[Work to be completed] The answer should be the records below, word for word, with every image left out.

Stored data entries
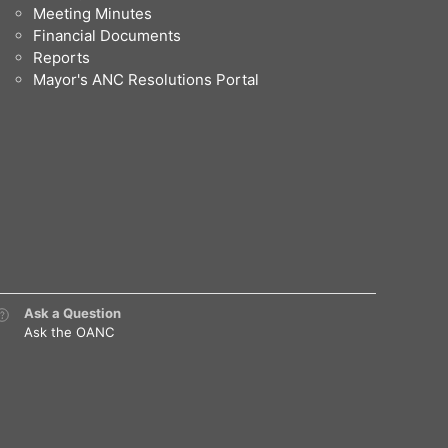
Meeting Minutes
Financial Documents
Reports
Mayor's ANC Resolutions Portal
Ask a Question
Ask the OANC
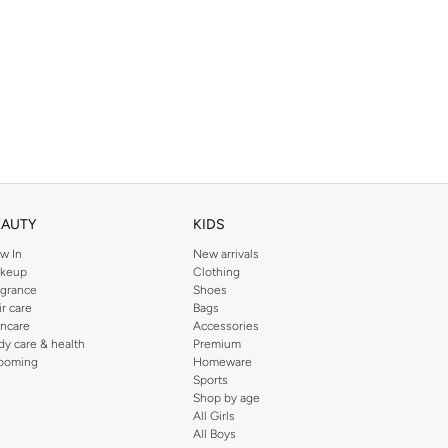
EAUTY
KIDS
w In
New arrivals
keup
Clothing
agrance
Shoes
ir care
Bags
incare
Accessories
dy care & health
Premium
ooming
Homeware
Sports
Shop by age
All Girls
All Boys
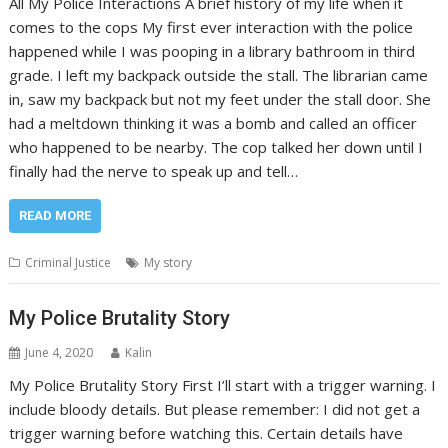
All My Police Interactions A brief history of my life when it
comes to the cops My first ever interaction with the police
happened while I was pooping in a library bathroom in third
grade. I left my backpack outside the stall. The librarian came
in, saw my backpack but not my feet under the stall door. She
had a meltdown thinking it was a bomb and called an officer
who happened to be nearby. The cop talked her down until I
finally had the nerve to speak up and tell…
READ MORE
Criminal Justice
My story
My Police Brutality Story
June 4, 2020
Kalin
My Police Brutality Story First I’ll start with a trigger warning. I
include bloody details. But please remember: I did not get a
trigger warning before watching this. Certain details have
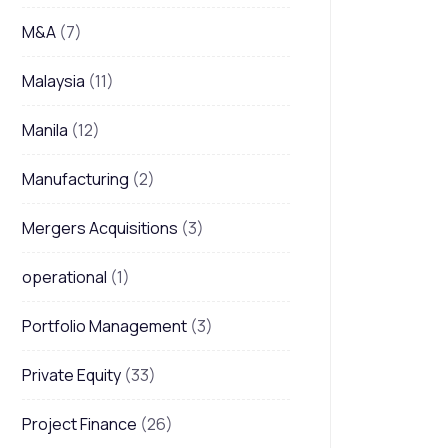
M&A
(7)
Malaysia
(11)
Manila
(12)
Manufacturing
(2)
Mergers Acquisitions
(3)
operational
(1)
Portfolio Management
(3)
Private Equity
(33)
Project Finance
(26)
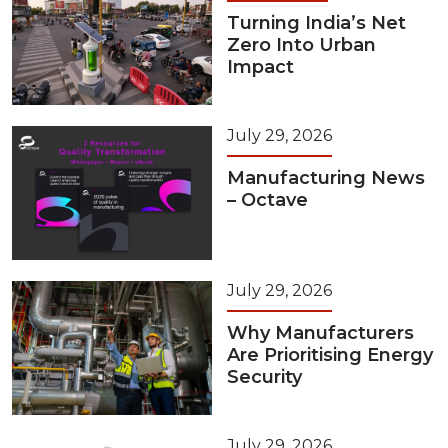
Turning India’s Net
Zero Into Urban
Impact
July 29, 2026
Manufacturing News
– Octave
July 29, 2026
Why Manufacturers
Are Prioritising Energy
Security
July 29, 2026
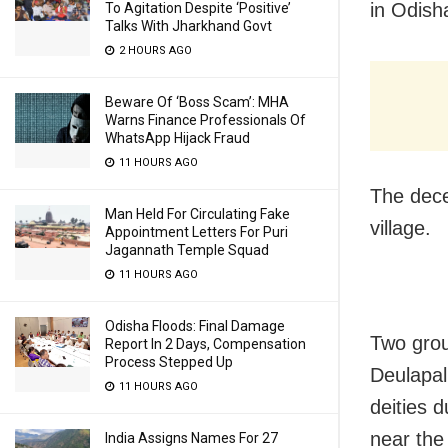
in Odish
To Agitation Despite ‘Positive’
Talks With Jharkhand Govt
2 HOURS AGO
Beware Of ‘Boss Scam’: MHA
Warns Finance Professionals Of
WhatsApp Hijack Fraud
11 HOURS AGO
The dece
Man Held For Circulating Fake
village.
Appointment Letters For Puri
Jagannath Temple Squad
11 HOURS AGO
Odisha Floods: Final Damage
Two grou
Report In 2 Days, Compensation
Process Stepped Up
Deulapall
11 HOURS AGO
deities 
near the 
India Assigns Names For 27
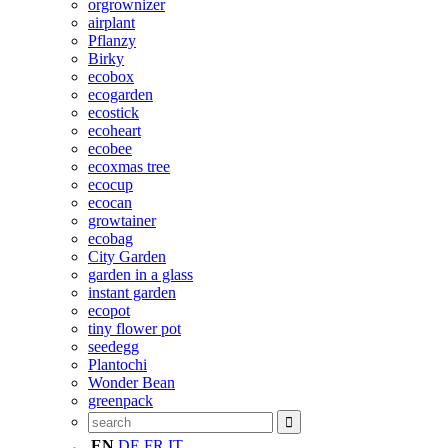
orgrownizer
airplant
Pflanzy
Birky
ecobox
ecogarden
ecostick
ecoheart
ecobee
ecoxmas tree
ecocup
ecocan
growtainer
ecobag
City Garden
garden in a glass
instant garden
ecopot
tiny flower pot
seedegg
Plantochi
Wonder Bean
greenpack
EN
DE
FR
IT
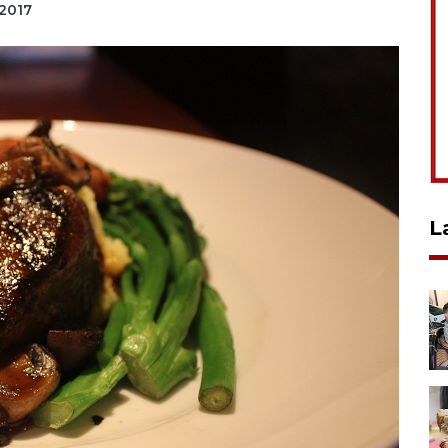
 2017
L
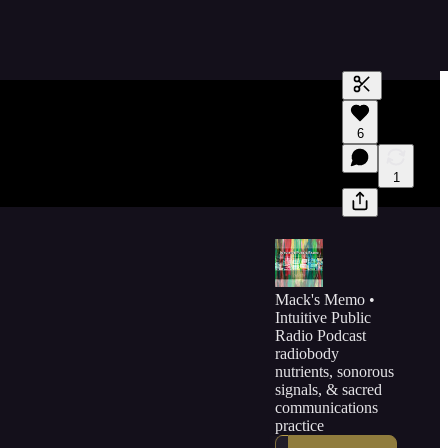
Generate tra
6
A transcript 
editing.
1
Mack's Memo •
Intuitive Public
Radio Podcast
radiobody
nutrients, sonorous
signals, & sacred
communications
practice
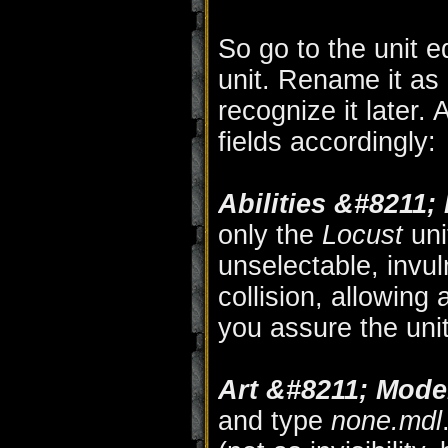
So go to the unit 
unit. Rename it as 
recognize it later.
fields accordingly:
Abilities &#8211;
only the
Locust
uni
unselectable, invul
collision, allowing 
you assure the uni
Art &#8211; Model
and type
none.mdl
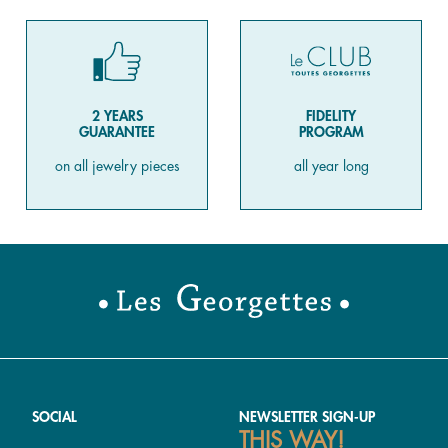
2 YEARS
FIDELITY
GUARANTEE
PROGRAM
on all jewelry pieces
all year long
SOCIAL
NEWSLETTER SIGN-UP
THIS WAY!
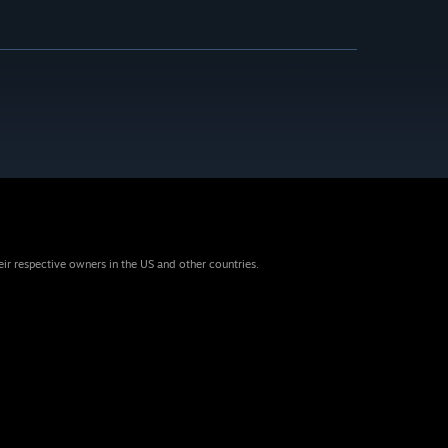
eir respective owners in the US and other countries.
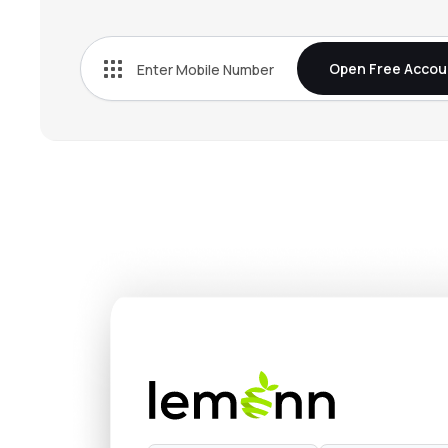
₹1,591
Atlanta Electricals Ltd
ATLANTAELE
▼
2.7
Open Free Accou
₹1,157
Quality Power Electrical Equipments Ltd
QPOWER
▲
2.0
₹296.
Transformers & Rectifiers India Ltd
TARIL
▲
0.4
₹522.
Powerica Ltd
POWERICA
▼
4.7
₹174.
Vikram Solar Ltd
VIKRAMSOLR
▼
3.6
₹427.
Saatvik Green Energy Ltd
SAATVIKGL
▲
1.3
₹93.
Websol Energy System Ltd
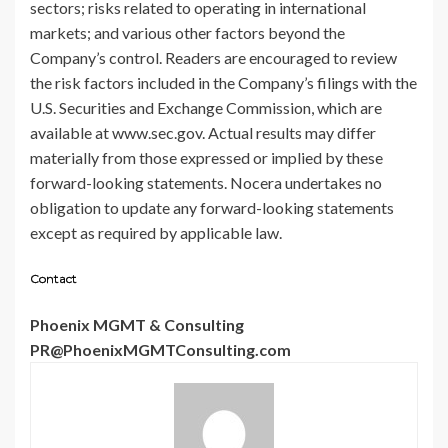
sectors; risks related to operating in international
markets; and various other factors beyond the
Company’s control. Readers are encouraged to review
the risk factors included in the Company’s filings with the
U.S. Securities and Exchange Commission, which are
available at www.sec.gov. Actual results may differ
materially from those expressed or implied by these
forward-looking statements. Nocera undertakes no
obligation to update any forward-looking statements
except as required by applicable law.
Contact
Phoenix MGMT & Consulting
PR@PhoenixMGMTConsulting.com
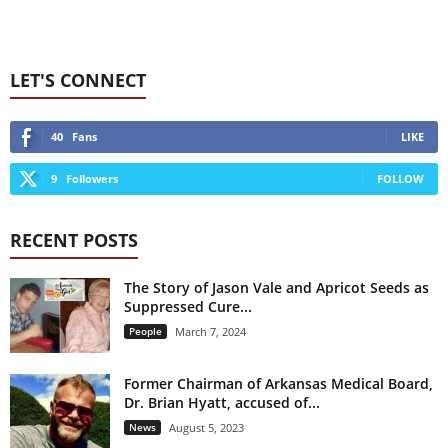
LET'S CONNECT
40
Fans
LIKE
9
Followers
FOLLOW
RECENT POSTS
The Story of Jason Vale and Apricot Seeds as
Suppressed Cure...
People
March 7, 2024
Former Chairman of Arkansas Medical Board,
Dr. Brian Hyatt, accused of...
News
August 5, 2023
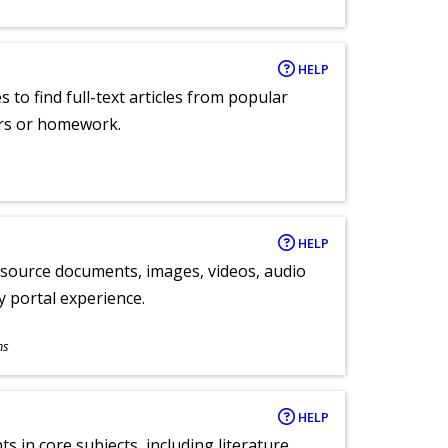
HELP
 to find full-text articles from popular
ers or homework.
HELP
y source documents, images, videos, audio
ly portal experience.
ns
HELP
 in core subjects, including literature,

[Task solution]
Meeting Minutes
Financial Documents
Reports
Mayor's ANC Resolutions Portal
Ask a Question
Ask the OANC
EAUTY
KIDS
w In
New arrivals
keup
Clothing
agrance
Shoes
ir care
Bags
incare
Accessories
dy care & health
Premium
ooming
Homeware
Sports
Shop by age
All Girls
All Boys
All My Police Interactions A brief history of my life when it
comes to the cops My first ever interaction with the police
happened while I was pooping in a library bathroom in third
grade. I left my backpack outside the stall. The librarian came
in, saw my backpack but not my feet under the stall door. She
had a meltdown thinking it was a bomb and called an officer
who happened to be nearby. The cop talked her down until I
finally had the nerve to speak up and tell…
READ MORE
Criminal Justice
My story
My Police Brutality Story
June 4, 2020
Kalin
My Police Brutality Story First I’ll start with a trigger warning. I
include bloody details. But please remember: I did not get a
trigger warning before watching this. Certain details have
M&A
(7)
Malaysia
(11)
Manila
(12)
Manufacturing
(2)
Mergers Acquisitions
(3)
operational
(1)
Portfolio Management
(3)
Private Equity
(33)
Project Finance
(26)
Turning India’s Net
Zero Into Urban
Impact
July 29, 2026
Manufacturing News
– Octave
July 29, 2026
Why Manufacturers
Are Prioritising Energy
Security
July 29, 2026
in Odish
To Agitation Despite ‘Positive’
Talks With Jharkhand Govt
2 HOURS AGO
Beware Of ‘Boss Scam’: MHA
Warns Finance Professionals Of
WhatsApp Hijack Fraud
11 HOURS AGO
The dece
Man Held For Circulating Fake
village.
Appointment Letters For Puri
Jagannath Temple Squad
11 HOURS AGO
Odisha Floods: Final Damage
Two grou
Report In 2 Days, Compensation
Process Stepped Up
Deulapall
11 HOURS AGO
deities 
near the 
India Assigns Names For 27
orgrownizer
airplant
Pflanzy
Birky
ecobox
ecogarden
ecostick
ecoheart
ecobee
ecoxmas tree
ecocup
ecocan
growtainer
ecobag
City Garden
garden in a glass
instant garden
ecopot
tiny flower pot
seedegg
Plantochi
Wonder Bean
greenpack
EN
DE
FR
IT
 2017
L
Generate tra
6
A transcript 
editing.
1
Mack's Memo •
Intuitive Public
Radio Podcast
radiobody
nutrients, sonorous
signals, & sacred
communications
practice
So go to the unit 
unit. Rename it as 
recognize it later.
fields accordingly:
Abilities &#8211;
only the
Locust
uni
unselectable, invul
collision, allowing 
you assure the uni
Art &#8211; Model
and type
none.mdl
2 YEARS
FIDELITY
GUARANTEE
PROGRAM
on all jewelry pieces
all year long
SOCIAL
NEWSLETTER SIGN-UP
THIS WAY!
eir respective owners in the US and other countries.
₹1,591
Atlanta Electricals Ltd
ATLANTAELE
▼
2.7
Open Free Accou
₹1,157
Quality Power Electrical Equipments Ltd
QPOWER
▲
2.0
₹296.
Transformers & Rectifiers India Ltd
TARIL
▲
0.4
₹522.
Powerica Ltd
POWERICA
▼
4.7
₹174.
Vikram Solar Ltd
VIKRAMSOLR
▼
3.6
₹427.
Saatvik Green Energy Ltd
SAATVIKGL
▲
1.3
₹93.
Websol Energy System Ltd
sectors; risks related to operating in international
markets; and various other factors beyond the
Company’s control. Readers are encouraged to review
the risk factors included in the Company’s filings with the
U.S. Securities and Exchange Commission, which are
available at www.sec.gov. Actual results may differ
materially from those expressed or implied by these
forward-looking statements. Nocera undertakes no
obligation to update any forward-looking statements
except as required by applicable law.
Contact
Phoenix MGMT & Consulting
PR@PhoenixMGMTConsulting.com
LET'S CONNECT
40
Fans
LIKE
9
Followers
FOLLOW
RECENT POSTS
The Story of Jason Vale and Apricot Seeds as
Suppressed Cure...
People
March 7, 2024
Former Chairman of Arkansas Medical Board,
Dr. Brian Hyatt, accused of...
News
August 5, 2023
HELP
 to find full-text articles from popular
ers or homework.
HELP
y source documents, images, videos, audio
ly portal experience.
ns
HELP
 in core subjects, including literature,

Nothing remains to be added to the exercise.